■ Exercise
Retype the whole listing below without changing a character, and leave the pictures out of your copy.

■ Source material

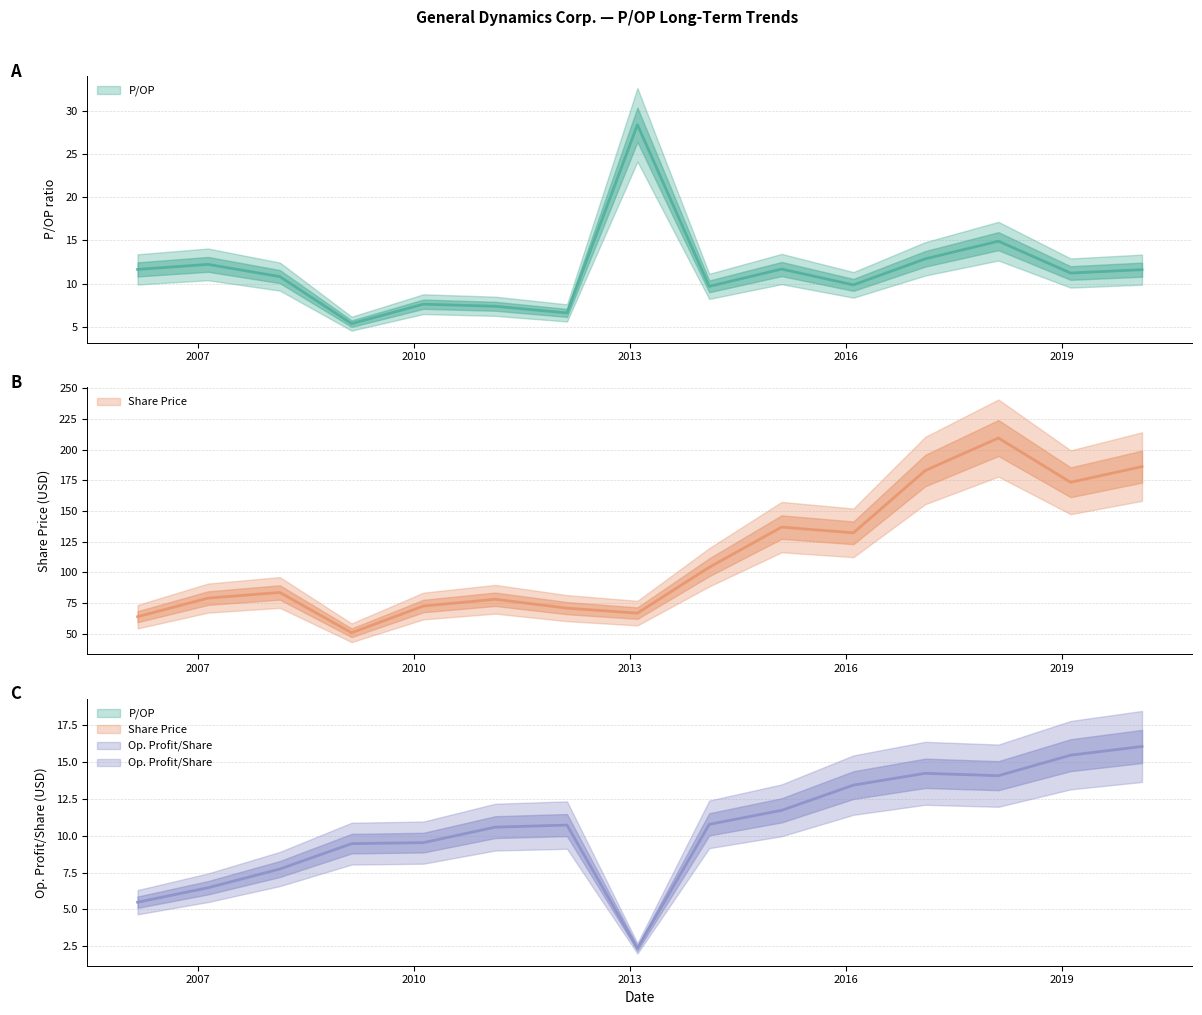

Reading right to left, transcribe all the data shown in this chart.

P/OP: 2020-02-10=11.6	2019-02-13=11.2	2018-02-12=14.9	2017-02-06=12.9	2016-02-08=9.8	2015-02-09=11.7	2014-02-07=9.7	2013-02-08=28.4	2012-02-17=6.6	2011-02-18=7.4	2010-02-19=7.6	2009-02-20=5.4	2008-02-22=10.8	2007-02-23=12.2	2006-03-03=11.6
Share Price: 2020-02-10=186.2	2019-02-13=173.5	2018-02-12=209.5	2017-02-06=183.0	2016-02-08=132.3	2015-02-09=136.9	2014-02-07=104.2	2013-02-08=66.8	2012-02-17=70.9	2011-02-18=78.1	2010-02-19=72.6	2009-02-20=50.8	2008-02-22=83.7	2007-02-23=79.0	2006-03-03=63.9
Op. Profit/Share: 2020-02-10=16.1	2019-02-13=15.5	2018-02-12=14.1	2017-02-06=14.2	2016-02-08=13.4	2015-02-09=11.7	2014-02-07=10.8	2013-02-08=2.4	2012-02-17=10.7	2011-02-18=10.6	2010-02-19=9.5	2009-02-20=9.5	2008-02-22=7.7	2007-02-23=6.5	2006-03-03=5.5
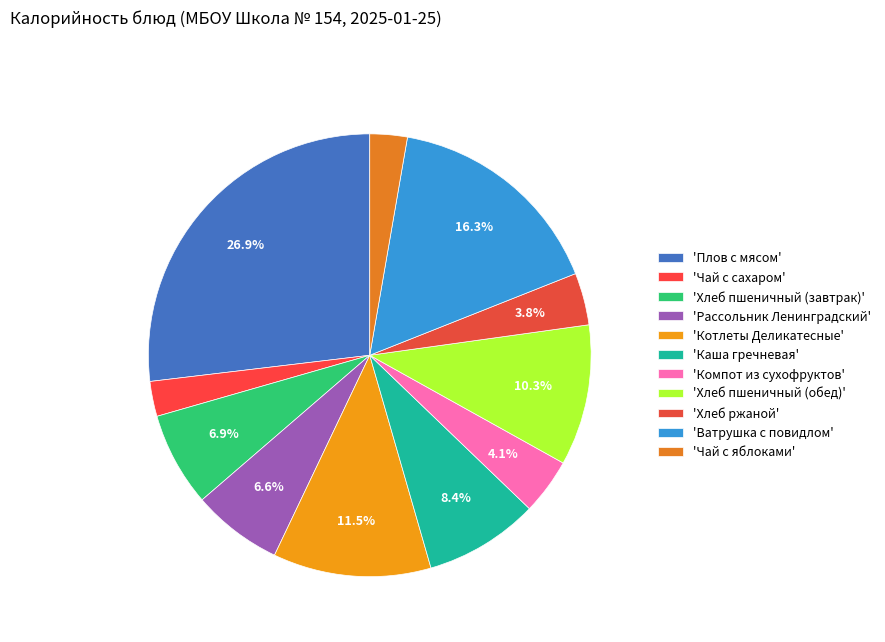

Which slice is the smallest?

Чай с сахаром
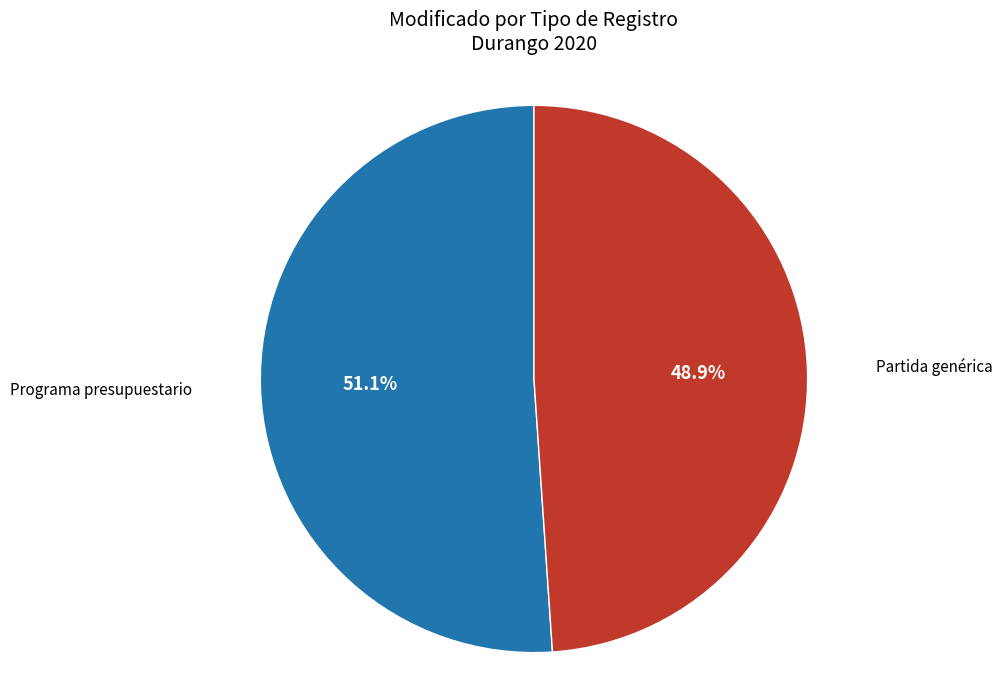

How many slices are in this pie chart?

2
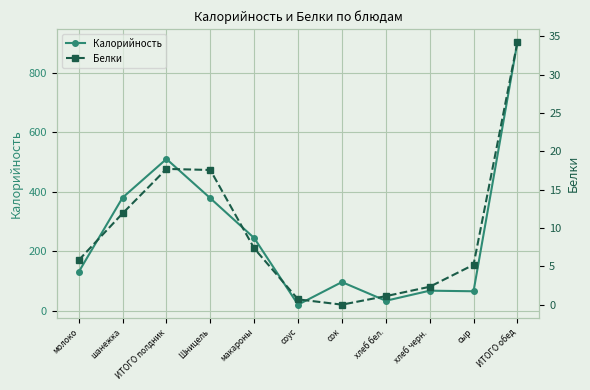

True or false: Белки and Калорийность cross at least once.

False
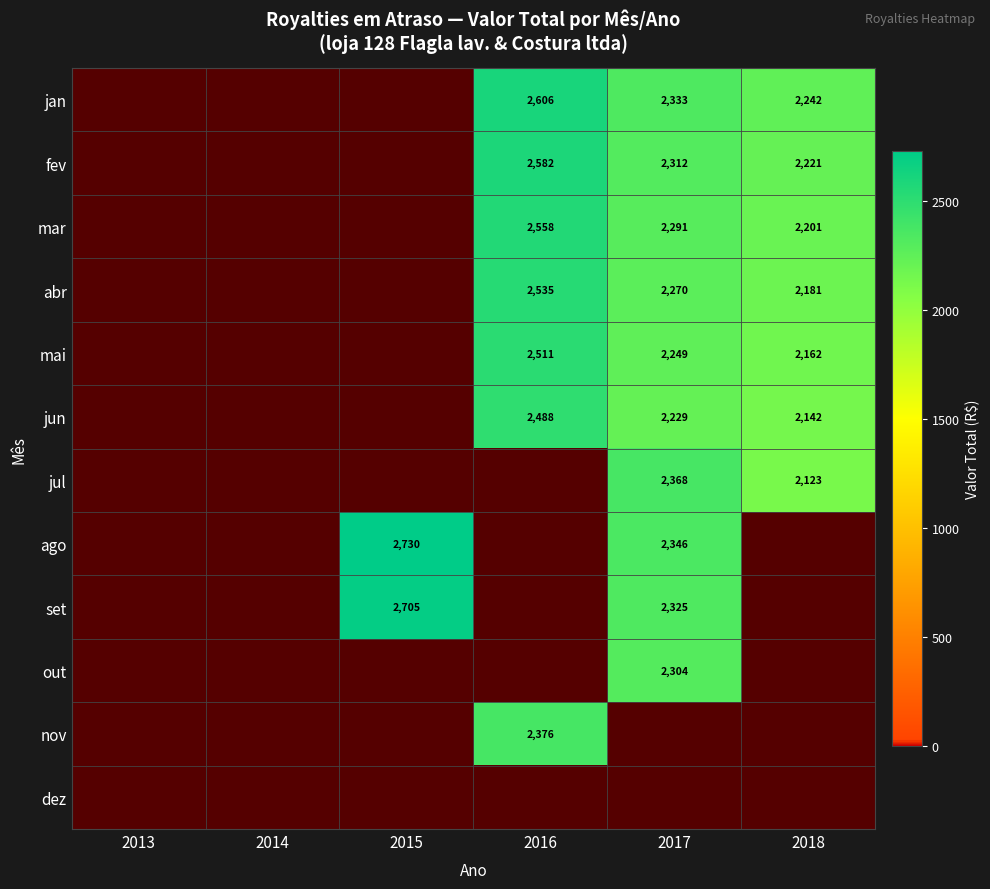

What is the difference between the jan values at 2016 and 2017?

273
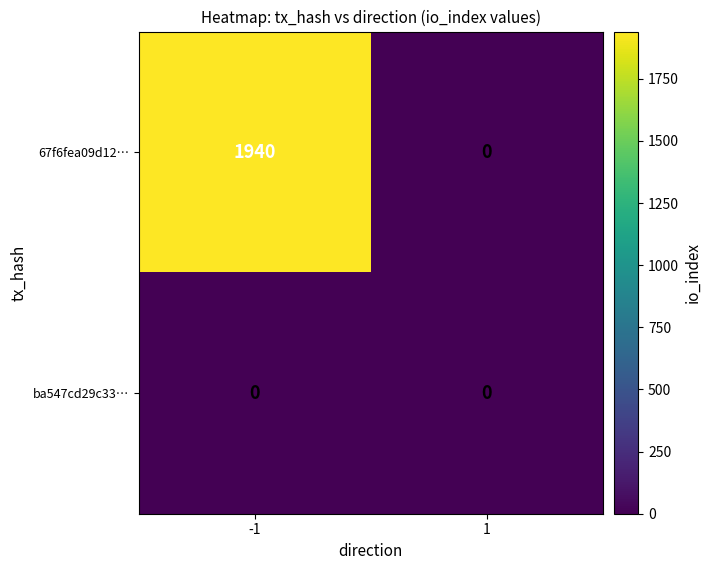

Reading left to right, list all the values displayed in this chart.

67f6fea09d12…: 1940	0
ba547cd29c33…: 0	0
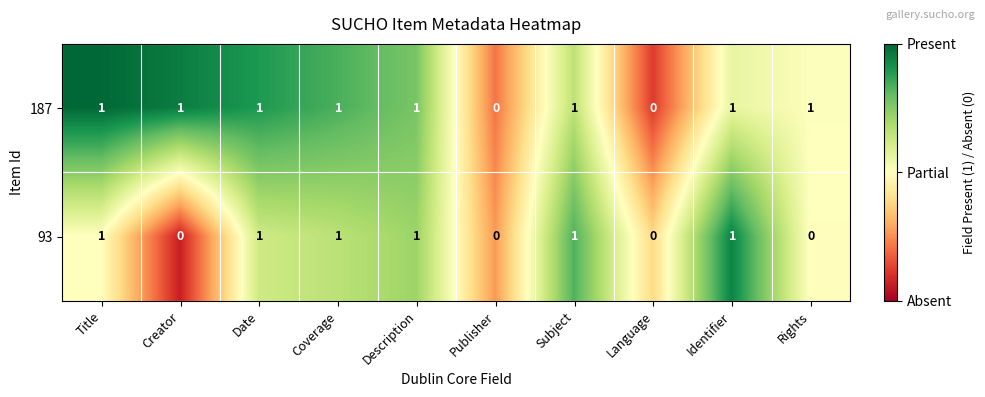

Which series has the largest total across all categories?

187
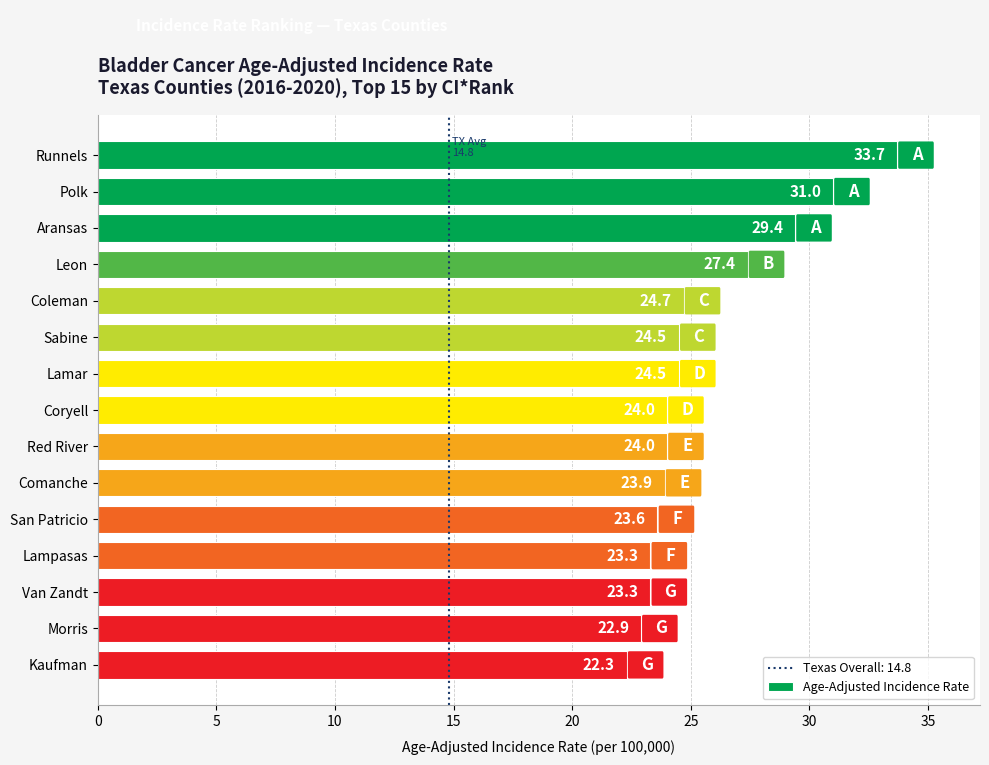

Which has a higher value, Polk or Coleman?

Polk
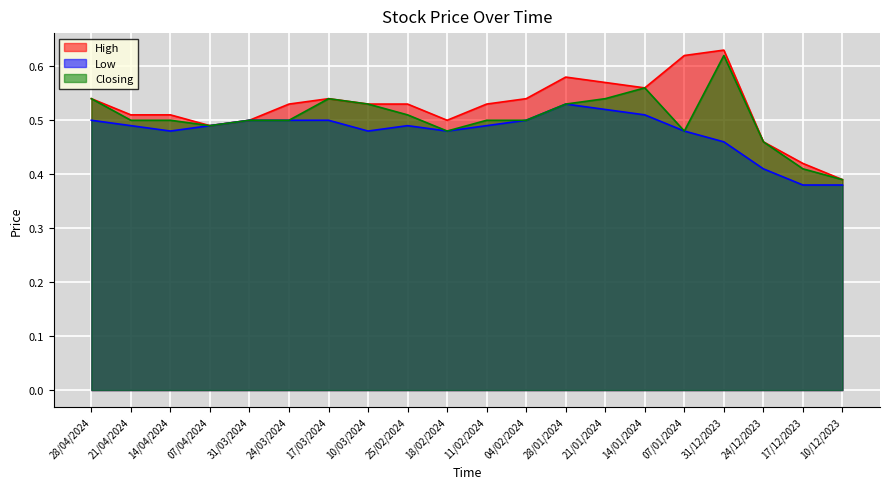

What is the maximum value shown in the chart?

0.6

■ Task result
Reading right to left, transcribe all the data shown in this chart.

P/OP: 2020-02-10=11.6	2019-02-13=11.2	2018-02-12=14.9	2017-02-06=12.9	2016-02-08=9.8	2015-02-09=11.7	2014-02-07=9.7	2013-02-08=28.4	2012-02-17=6.6	2011-02-18=7.4	2010-02-19=7.6	2009-02-20=5.4	2008-02-22=10.8	2007-02-23=12.2	2006-03-03=11.6
Share Price: 2020-02-10=186.2	2019-02-13=173.5	2018-02-12=209.5	2017-02-06=183.0	2016-02-08=132.3	2015-02-09=136.9	2014-02-07=104.2	2013-02-08=66.8	2012-02-17=70.9	2011-02-18=78.1	2010-02-19=72.6	2009-02-20=50.8	2008-02-22=83.7	2007-02-23=79.0	2006-03-03=63.9
Op. Profit/Share: 2020-02-10=16.1	2019-02-13=15.5	2018-02-12=14.1	2017-02-06=14.2	2016-02-08=13.4	2015-02-09=11.7	2014-02-07=10.8	2013-02-08=2.4	2012-02-17=10.7	2011-02-18=10.6	2010-02-19=9.5	2009-02-20=9.5	2008-02-22=7.7	2007-02-23=6.5	2006-03-03=5.5

Which slice is the smallest?

Чай с сахаром

How many slices are in this pie chart?

2

True or false: Белки and Калорийность cross at least once.

False

What is the difference between the jan values at 2016 and 2017?

273

Reading left to right, list all the values displayed in this chart.

67f6fea09d12…: 1940	0
ba547cd29c33…: 0	0

Which series has the largest total across all categories?

187

Which has a higher value, Polk or Coleman?

Polk

What is the maximum value shown in the chart?

0.6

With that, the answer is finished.